Public memorial to Smith Sunday at UNC
UNC will remember Coach Dean Smith and celebrate his life at a public memorial service at 2 p.m. Sunday, Feb. 22, in the Dean E. Smith Center.
Seating for Sunday’s celebration service will be available on a first-come, first-served basis. Smith Center doors will open at 1 p.m. The program will feature remarks from several of Coach Smith’s lettermen, close friends and coaching colleagues. Chancellor Carol L. Folt will provide a welcome, and Woody Durham, former Tar Heel sports announcer, will introduce the speakers.

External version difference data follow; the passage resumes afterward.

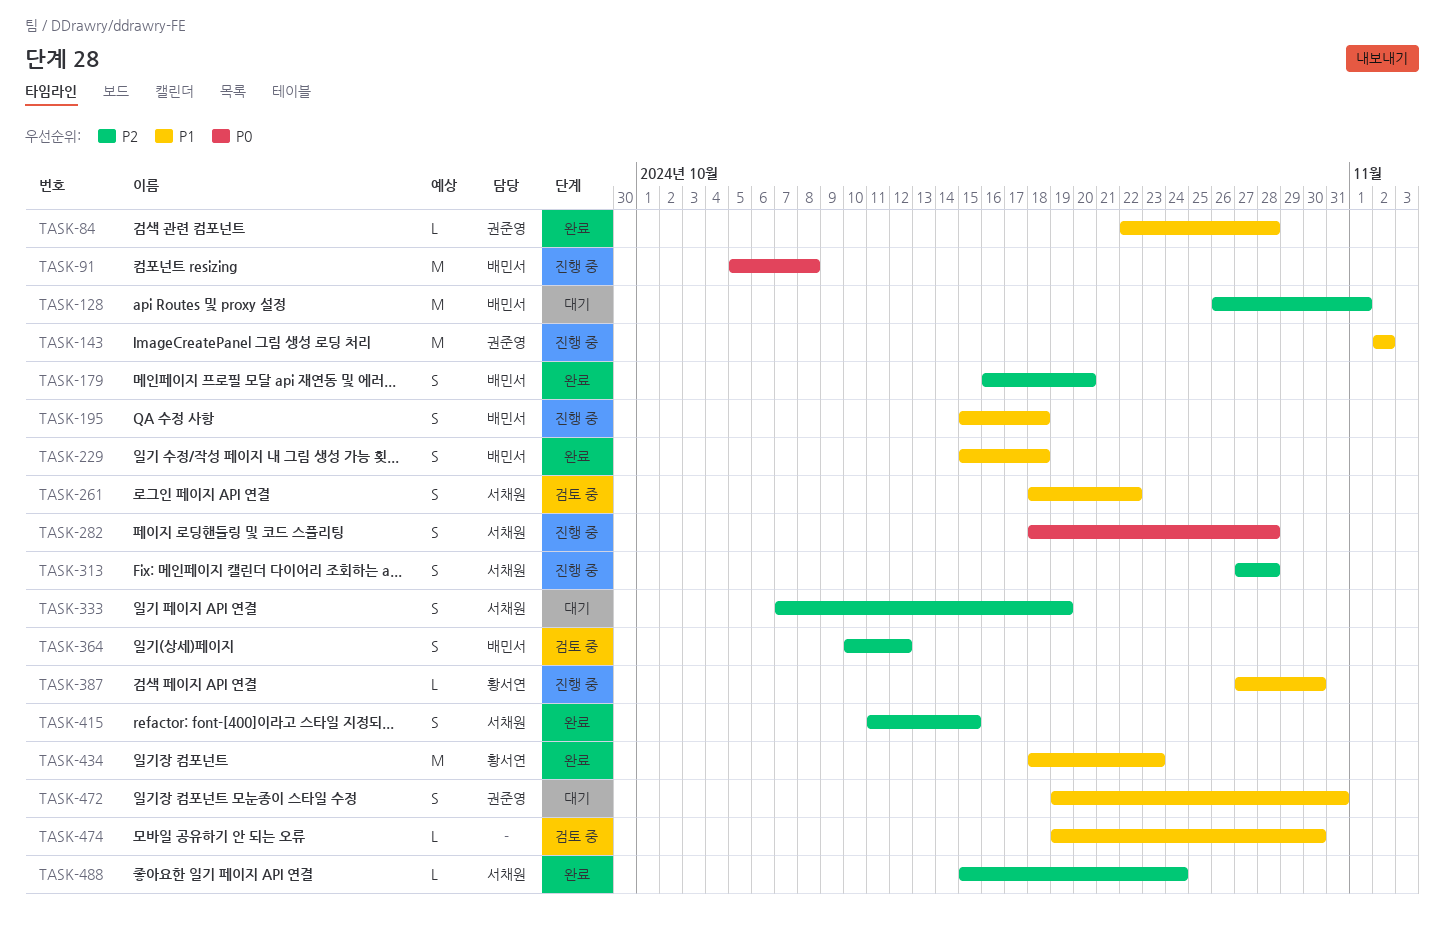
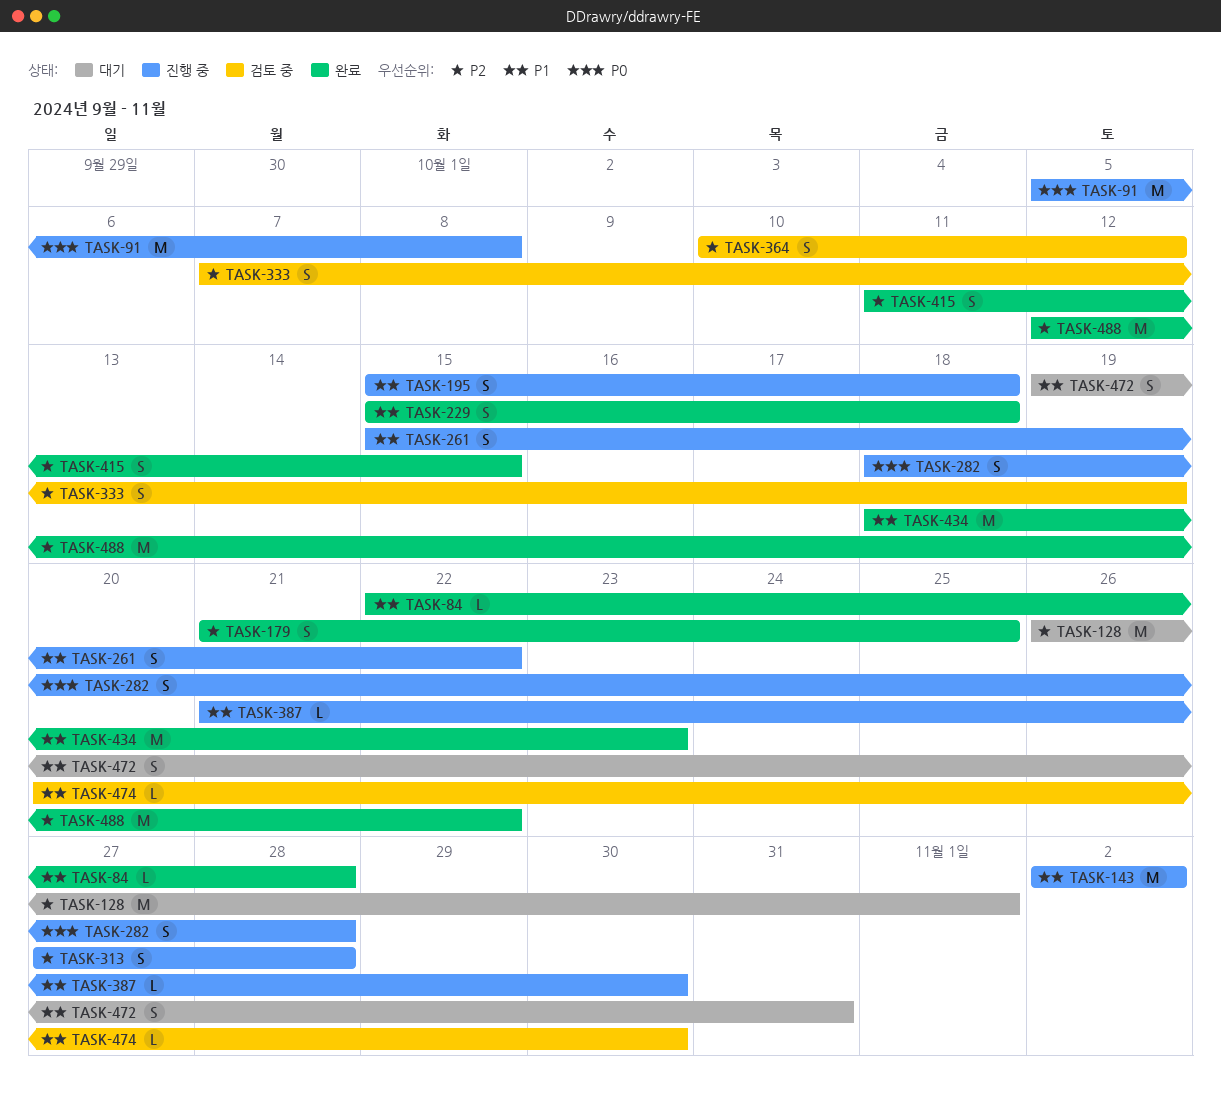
TASK-179, start: Oct 16 -> Oct 21
TASK-179, due: Oct 20 -> Oct 25
TASK-261, status: 검토 중 -> 진행 중
TASK-261, start: Oct 18 -> Oct 15
TASK-333, status: 대기 -> 검토 중
TASK-387, start: Oct 27 -> Oct 21
TASK-474, start: Oct 19 -> Oct 20
TASK-488, estimate: L -> M
TASK-488, start: Oct 15 -> Oct 12
TASK-488, due: Oct 24 -> Oct 22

The service will be carried live on GoHeels.com, ESPN3 and on UNC-Chapel Hill’s YouTube channel. It also may be seen and heard on many television and radio affiliates across the state.

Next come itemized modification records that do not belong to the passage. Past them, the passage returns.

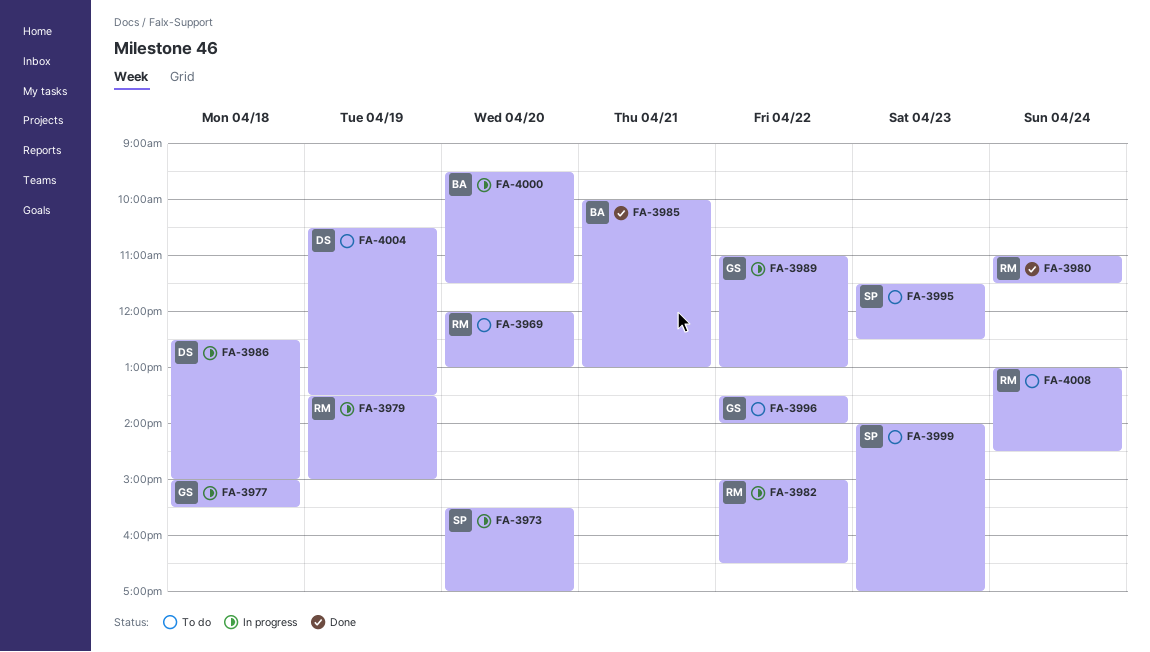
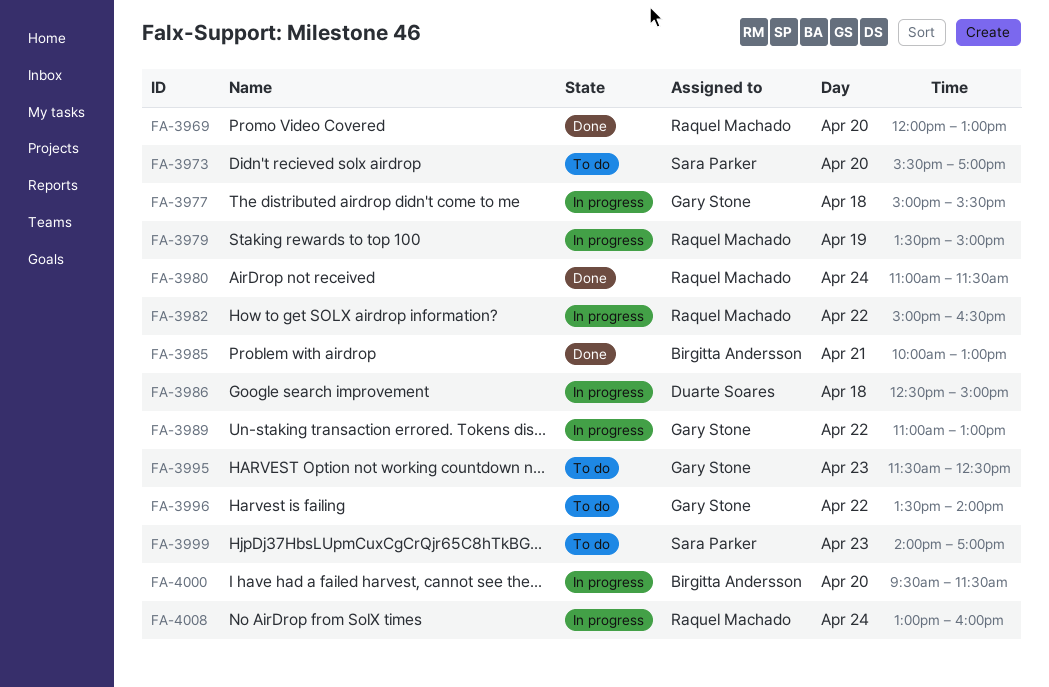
FA-3969, status: To do -> Done
FA-3973, status: In progress -> To do
FA-3995, owner: Sara Parker -> Gary Stone
FA-4004: present -> none
FA-4008, status: To do -> In progress
FA-4008, ends: 14:30 -> 16:00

Attendees are encouraged to use designated, free park and ride shuttles from the Friday Center across from Meadowmont on N.C. 54. The shuttles will begin running at 12:30 p.m. and will continue until service attendees depart the Smith Center (approximately 4:30 p.m.).
Public parking on campus will be available in the Craige deck (http://tinyurl.com/qhovmeg), the Jackson Circle deck (http://tinyurl.com/ksk4edj), the Bell Tower deck (http://tinyurl.com/qzdlnhw) and the Cardinal deck (http://tinyurl.com/loomyfb). Disability parking will be in the Ambulatory Care Center (ACC) lot (http://tinyurl.com/lx6tjml) with shuttle service to the Smith Center. Shuttles from the ACC lot and Cardinal deck will begin at 12:30 p.m. and continue until approximately 4:30 p.m. Those who drive to campus should expect a traffic pattern similar to that used for men’s home basketball games and proximate parking to the Smith Center will be restricted.
Individuals wishing to make a contribution in Smith’s memory should feel free to give to one of following organizations:
The Inter-Faith Council for Social Service, based in Chapel Hill. The organization lives out Smith’s values of caring for the poor and those in need. For more information, contact The IFC.
The Dean E. Smith Opening Doors Fund will support talented undergraduate students who need significant financial assistance to attend Carolina. It will also provide financial support to graduate students in education and social work — two fields close to Smith’s heart. For more information on the fund, contact UNC Development.
Individuals may also give to the charity of their choice to honor Smith and the values he exemplified.
Time scribe Klein to speak at Duke
Author, political pundit, and TIME Magazine political columnist Joe Klein will speak at Duke University’s Sanford School of Public Policy on Tuesday, Feb. 24. The event will take place at 5 p.m. in the Fleishman Commons and is free and open to the public.
As a columnist for TIME, Klein writes about national and international affairs, and recently authored the cover story “The New Greatest Generation” about young war veterans redefining leadership. Klein’s lecture, which will focus on veterans and the 2016 election, is part of the Hart Leadership Program’s Connect to Politics/Veterans Continuing Public Service speaker series.
Klein is the author of six books, most recently, Politics Lost: How American Democracy Was Trivialized by People Who Think You’re Stupid. In that book, Klein criticized the U.S. political system, calling it the "pollster-consultant industrial complex," and arguing that politics is now less about ideas and more about strategies to gain and keep power.
The lecture is presented by the Hart Leadership Program and the Sanford School of Public Policy. Scheduled speakers in the politics series include former U.S. Rep. Patrick Murphy (D-Pa.) on March 17 and U.S. Rep Tulsi Gabbard (D-HI) on April 16. Murphy, now a host on MSNBC, was America’s first Iraq veteran to be elected to Congress. Gabbard is the first member of the Hindu faith to be elected to the chamber and one of the first female combat veterans ever to hold a seat.
Parking for the event is available in the Science Drive Visitor Lot or the Bryan Center parking garage.
Historian to speak on WWI’s legacy
University of Toronto professor emeritus of history Modris Eksteins will discuss the legacy of World War I in a free public lecture Wednesday, Feb. 25, at UNC.
Eksteins will discuss the “The Great War: The Great Divide” at 7:30 p.m. in the Pleasants Family Assembly Room in Wilson Library for the 2015 Mary Stevens Reckford Memorial Lecture. A Q&A session and reception will follow. The talk is sponsored by the Institute for the Arts and Humanities in UNC’s College of Arts and Sciences.
Eksteins’s discussion is a part of the “World War I: The Legacy” initiative sponsored by the Institute and King’s College London that spans the 2014-2015 academic year.
In his talk, Eksteins will examine how World War I evoked a “crisis of authority” in the Western world. This crisis, evident in politics and daily life, also had a dramatic impact on the arts. Eksteins is the author of “Rites of Spring: The Great War and the Birth of the Modern Age,” a cultural history of World War I.